Hacker News new | ask | show | jobs
by oefrha 1166 days ago
Slightly related: Netlify has/had an even bigger problem around caching, and not just caching.

I set `cache-control: public,max-age=2592000,immutable` on my SPAs' assets as they're hashed and should be immutable.

But Netlify somehow doesn't atomically swap in a new version: say my index.html referenced /assets/index.12345678.js before and is updated to reference /assets/index.87654321.js instead, there's a split second where Netlify could serve the new index.html referencing /assets/index.87654321.js, while /assets/index.87654321.js returns 404! So users accessing the site in that split second may get a broken site. Worse still, the assets directory is covered by the _headers rule adding the immutable, 30-day cache-control header, and Netlify will even add it to the 404 response... The result is user's page is broken indefinitely until I push out a new build (possibly bricking another set of users) or they clear the cache, which isn't something the average joe should be expected to do.

I ended up having to write a generator program to manually expand /assets/* in _headers to one rule for each file after every build. And users still get a broken page from time to time, but at least they can refresh to fix it. It really sucks.

3 comments

This is a fundamental flaw with the whole "atomic deploy" model. The web is a distributed system and you can't just pretend that it isn't.

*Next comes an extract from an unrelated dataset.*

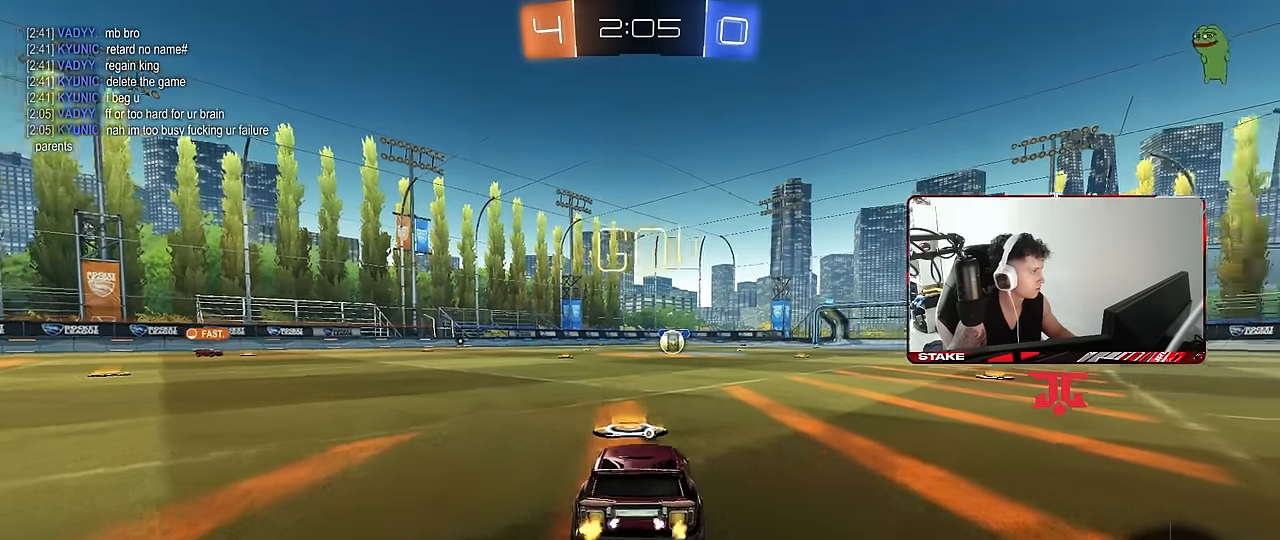
{"keys": ["a", "s", "shift", "space"], "mouse": [], "events": [[34, "a", "down"], [34, "d", "up"], [34, "shift", "down"], [84, "mouse_right", "up"], [134, "mouse_right", "down"], [134, "w", "up"], [184, "s", "down"], [284, "mouse_left", "up"], [317, "mouse_right", "up"], [317, "space", "down"]]}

https://kevincox.ca/2021/08/24/atomic-deploys/

In this case it is possible that Netlify could have avoided the issue where the new HTML loads the old asset but this will just make the problem where the old HTML gets a 404 because the new asset has been swapped worse.

At the end of the day hashed assets is a great idea but you need to keep multiple versions around.

I wonder if somehow the request got handled by two different edge workers that were desynchronized? I’ve seen it happen in busy areas (NYC, etc.) where a single client will hit many Workers in a session whereas when connecting from a rural area I’ve never observed that.

Regardless, I say the solution is fat index files. Is there any tangible benefit to the long held tradition of separating the structure from the functionality from the styling? Seems to me like that’s just asking for trouble.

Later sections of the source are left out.